VII. OTHER CONSIDERATIONS
- There was no evidence that the Respondent received any financial benefit from the conduct set out above beyond the commissions or fees he would ordinarily be entitled to receive had the transactions been carried out in the proper manner.
- There was no evidence of client complaints, client loss or lack of client authorization for the underlying transactions.
- The Respondent has not previously been the subject of MFDA disciplinary proceedings.
- By entering into this Settlement Agreement, the Respondent has saved the New SRO the time, resources, and expenses associated with conducting a full hearing on the allegations.
- The sanctions are within the recommendations of the MFDA Sanction Guidelines and the reasonable range of appropriateness with regard to MFDA decisions submitted to us by Staff, made by MFDA Hearing Panels in similar circumstances. They are fair and reasonable and will serve as a specific and general deterrent.
- The costs award is reasonable.
Paul M. Moore, K.C.Paul M. Moore, K.C.Chair
Linda J. AndersonLinda J. AndersonIndustry Representative
Jeff PageJeff PageIndustry Representative
On January 1, 2023, the Investment Industry Regulatory Organization of Canada (“IIROC”) and the Mutual Fund Dealers Association of Canada (the “MFDA”) were consolidated into a single self-regulatory organization recognized under applicable securities legislation. The New Self-Regulatory Organization of Canada (referred to herein as the “Corporation”) adopted interim rules that incorporate the pre-amalgamation regulatory requirements contained in the rules and policies of IIROC and the by-law, rules and policies of the MFDA (the “Interim Rules”).

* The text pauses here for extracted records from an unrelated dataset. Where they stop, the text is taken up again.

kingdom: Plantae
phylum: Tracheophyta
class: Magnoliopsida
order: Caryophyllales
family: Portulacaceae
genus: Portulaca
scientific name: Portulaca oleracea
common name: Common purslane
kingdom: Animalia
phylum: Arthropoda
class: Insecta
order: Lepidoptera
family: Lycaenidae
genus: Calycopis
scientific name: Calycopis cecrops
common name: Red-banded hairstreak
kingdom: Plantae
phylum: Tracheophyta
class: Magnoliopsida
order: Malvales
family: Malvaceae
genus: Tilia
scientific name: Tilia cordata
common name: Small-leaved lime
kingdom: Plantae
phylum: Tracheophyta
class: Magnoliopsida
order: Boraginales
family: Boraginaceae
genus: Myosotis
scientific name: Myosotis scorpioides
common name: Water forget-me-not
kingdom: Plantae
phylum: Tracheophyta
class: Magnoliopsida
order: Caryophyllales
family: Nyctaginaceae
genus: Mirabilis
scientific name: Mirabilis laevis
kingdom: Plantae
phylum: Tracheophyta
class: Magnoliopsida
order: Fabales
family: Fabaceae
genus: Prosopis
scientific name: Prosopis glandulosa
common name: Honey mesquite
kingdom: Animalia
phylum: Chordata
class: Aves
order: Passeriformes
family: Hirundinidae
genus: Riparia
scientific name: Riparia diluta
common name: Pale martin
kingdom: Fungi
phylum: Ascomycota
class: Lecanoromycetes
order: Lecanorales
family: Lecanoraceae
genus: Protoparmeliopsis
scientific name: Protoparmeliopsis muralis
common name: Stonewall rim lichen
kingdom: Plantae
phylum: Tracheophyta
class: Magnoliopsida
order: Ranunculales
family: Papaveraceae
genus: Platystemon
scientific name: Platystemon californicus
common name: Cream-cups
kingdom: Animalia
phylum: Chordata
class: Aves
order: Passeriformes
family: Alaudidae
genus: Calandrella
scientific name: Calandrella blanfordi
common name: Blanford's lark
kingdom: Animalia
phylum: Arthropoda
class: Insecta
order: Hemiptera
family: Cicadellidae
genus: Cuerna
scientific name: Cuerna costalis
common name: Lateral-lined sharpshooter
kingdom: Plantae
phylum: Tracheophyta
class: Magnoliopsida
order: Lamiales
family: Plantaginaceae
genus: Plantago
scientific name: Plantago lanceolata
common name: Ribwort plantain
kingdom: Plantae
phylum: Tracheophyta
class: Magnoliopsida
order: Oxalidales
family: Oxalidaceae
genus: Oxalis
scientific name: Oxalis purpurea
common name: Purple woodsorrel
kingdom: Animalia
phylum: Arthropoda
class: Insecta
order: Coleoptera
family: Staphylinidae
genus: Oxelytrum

The Interim Rules include (i) the Investment Dealer and Partially Consolidated Rules, (ii) the UMIR and (iii) the Mutual Fund Dealer Rules. These rules are largely based on the rules of IIROC and certain by-laws, rules and policies of the MFDA that were in force immediately prior to amalgamation. Where the rules of IIROC and the by-laws, rules and policies of the MFDA that were in force immediately prior to amalgamation have been incorporated into the Interim Rules, Enforcement Staff have referenced the relevant section of the Interim Rules. Pursuant to Mutual Fund Dealer Rule 1A and s.14.6 of By-Law No.1 of the Corporation, contraventions of former MFDA regulatory requirements may be enforced by the Corporation.